Until then scientists had theorized that the strong attraction that buckyballs have for each other would cause the molecules to clump together and safely sink to the bottom of any body of water, be it a test aquarium or a lake.

As it turns out, says Peter Cummings, a professor of chemical engineering at Vanderbilt University and director of the Oak Ridge National Laboratory's Nanomaterials Theory Institute, in water the attraction between a buckyball molecule and a DNA molecule is several times stronger than the attraction between two buckyballs.

"We found, somewhat surprisingly, that these buckyballs bond quite strongly to both double-stranded and single-stranded DNA," said Cummings, whose group designed the simulation. "They bond strongly enough that they distort the structure of the DNA."

The buckyballs break apart vital hydrogen bonds within the DNA molecule's double helix and they can stick to grooves on DNA's surface, causing the molecule to bend. Not only do the buckyballs damage the DNA, Cummings says, they cripple its ability to heal.
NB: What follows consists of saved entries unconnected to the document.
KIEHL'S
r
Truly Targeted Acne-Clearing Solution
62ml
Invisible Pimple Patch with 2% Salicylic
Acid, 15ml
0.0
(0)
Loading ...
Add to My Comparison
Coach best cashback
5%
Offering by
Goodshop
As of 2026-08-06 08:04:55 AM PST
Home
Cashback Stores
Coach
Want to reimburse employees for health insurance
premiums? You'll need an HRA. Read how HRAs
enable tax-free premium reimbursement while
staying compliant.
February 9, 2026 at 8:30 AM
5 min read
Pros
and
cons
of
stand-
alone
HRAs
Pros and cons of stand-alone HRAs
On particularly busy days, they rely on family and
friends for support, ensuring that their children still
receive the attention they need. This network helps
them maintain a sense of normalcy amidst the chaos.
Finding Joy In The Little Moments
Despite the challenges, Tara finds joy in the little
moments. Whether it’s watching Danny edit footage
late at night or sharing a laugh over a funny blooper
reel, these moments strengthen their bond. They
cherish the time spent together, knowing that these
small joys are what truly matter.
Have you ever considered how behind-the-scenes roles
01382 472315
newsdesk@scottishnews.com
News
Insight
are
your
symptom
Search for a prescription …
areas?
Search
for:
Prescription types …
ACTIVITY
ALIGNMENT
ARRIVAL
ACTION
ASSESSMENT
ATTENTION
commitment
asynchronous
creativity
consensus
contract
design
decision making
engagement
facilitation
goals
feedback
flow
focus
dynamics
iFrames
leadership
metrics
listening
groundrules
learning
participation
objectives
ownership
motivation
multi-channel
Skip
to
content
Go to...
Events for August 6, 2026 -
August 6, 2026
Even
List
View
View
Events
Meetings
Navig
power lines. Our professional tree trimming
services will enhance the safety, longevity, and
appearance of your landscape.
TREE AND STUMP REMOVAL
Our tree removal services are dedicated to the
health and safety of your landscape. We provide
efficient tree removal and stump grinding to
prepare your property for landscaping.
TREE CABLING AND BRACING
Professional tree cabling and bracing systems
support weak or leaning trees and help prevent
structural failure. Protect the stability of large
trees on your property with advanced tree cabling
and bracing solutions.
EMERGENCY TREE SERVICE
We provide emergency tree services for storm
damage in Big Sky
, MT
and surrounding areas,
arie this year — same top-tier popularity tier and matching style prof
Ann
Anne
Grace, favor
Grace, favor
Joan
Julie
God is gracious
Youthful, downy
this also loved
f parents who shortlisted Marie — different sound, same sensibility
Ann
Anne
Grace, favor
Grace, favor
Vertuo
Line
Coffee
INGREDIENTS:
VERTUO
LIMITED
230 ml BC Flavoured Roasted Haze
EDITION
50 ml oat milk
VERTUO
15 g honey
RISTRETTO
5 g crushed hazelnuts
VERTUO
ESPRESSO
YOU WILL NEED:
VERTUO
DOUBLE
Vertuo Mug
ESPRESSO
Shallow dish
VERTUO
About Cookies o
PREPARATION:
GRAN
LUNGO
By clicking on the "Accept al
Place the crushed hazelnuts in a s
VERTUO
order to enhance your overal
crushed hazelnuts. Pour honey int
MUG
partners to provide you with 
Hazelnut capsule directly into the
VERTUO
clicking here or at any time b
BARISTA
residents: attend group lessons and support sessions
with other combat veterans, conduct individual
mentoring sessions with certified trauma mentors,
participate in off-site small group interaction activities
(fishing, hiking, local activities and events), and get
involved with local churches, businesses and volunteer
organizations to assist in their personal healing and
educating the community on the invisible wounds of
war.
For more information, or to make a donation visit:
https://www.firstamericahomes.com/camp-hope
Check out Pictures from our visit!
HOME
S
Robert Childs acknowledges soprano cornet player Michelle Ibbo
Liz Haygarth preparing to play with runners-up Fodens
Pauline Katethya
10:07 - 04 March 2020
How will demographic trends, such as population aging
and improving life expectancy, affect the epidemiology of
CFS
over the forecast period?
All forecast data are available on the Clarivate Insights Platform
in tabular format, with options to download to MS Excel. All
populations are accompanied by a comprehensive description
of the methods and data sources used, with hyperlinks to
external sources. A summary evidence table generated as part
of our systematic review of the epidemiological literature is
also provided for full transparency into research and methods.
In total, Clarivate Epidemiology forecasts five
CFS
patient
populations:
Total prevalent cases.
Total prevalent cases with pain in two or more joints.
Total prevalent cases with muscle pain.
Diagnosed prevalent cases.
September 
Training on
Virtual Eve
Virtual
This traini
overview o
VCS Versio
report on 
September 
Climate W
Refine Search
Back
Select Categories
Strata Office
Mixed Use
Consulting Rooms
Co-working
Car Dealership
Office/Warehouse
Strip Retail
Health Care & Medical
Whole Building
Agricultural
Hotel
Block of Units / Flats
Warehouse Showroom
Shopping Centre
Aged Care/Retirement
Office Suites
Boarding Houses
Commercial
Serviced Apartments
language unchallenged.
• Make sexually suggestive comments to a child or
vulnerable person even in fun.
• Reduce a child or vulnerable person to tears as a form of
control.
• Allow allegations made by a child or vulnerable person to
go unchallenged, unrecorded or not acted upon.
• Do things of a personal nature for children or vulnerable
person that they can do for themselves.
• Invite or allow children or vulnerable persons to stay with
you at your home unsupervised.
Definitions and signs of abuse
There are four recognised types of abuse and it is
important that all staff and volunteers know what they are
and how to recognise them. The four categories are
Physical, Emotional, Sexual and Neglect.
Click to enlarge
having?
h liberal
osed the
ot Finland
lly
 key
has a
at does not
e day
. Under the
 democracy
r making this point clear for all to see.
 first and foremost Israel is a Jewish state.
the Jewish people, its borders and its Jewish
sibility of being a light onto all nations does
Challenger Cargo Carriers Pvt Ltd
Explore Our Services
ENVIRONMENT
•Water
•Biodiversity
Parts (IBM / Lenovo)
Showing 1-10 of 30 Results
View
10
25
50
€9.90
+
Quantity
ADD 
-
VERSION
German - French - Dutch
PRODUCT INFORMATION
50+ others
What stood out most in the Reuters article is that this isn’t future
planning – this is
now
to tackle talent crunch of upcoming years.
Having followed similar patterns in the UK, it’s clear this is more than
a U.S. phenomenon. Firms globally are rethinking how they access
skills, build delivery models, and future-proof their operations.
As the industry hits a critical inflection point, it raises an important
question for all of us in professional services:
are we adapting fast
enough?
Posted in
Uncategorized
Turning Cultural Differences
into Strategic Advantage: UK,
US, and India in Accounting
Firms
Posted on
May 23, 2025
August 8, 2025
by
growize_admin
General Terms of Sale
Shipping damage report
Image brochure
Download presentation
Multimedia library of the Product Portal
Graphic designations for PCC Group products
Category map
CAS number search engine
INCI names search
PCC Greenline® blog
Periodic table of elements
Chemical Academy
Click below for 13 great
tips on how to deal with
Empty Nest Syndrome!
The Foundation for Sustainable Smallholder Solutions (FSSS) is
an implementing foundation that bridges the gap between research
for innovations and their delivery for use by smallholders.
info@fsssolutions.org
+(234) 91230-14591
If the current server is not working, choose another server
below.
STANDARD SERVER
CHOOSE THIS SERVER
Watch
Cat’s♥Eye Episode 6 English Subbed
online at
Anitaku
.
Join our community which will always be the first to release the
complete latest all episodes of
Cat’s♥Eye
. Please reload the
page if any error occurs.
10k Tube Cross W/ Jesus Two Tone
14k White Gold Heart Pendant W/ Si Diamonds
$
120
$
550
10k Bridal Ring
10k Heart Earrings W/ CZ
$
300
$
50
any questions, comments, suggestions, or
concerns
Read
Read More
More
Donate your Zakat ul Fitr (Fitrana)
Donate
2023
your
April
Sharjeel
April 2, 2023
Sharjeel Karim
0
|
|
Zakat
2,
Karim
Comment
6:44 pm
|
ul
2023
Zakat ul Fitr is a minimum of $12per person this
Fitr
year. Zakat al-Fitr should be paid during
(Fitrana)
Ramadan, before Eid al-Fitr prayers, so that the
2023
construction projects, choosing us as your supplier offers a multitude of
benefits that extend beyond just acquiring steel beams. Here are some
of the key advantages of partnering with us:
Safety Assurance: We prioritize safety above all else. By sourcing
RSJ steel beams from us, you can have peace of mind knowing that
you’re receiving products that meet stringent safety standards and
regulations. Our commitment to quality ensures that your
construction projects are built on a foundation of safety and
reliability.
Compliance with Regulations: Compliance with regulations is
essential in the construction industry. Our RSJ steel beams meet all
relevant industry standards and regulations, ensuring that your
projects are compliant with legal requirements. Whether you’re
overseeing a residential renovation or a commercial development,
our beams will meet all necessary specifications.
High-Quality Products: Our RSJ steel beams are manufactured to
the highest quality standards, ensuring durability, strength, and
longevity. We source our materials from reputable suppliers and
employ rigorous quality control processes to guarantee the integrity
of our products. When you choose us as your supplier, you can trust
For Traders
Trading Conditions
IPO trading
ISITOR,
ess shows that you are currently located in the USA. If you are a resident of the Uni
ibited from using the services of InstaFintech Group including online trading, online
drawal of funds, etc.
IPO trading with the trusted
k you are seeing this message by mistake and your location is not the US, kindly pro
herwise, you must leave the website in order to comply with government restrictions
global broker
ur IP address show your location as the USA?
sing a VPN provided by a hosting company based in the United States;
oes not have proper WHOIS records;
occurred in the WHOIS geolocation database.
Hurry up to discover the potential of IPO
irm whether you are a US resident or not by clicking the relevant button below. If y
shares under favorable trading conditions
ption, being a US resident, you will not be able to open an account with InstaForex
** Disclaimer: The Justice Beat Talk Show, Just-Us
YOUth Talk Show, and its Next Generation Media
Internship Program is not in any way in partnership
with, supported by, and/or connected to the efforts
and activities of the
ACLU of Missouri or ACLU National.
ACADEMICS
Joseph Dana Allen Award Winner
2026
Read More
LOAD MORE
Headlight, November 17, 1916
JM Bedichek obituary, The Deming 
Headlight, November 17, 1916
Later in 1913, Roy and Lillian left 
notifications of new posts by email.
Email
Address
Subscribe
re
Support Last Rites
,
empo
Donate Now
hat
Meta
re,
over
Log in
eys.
"The buckyballs insert themselves in a way that prevents the DNA from self-repairing," Cummings told LiveScience. The buckyball actually forces a piece of nucleotide from one of the DNA's double helixes and takes its place, preventing the strands from reuniting.

Cummings cautions that this simulation work didn't test whether buckyballs can breach the cell walls that house DNA molecules. That would require another simulation project and, eventually, laboratory tests on living organisms. And, he notes, these results don't mean that all nano-scale building blocks pose such threats.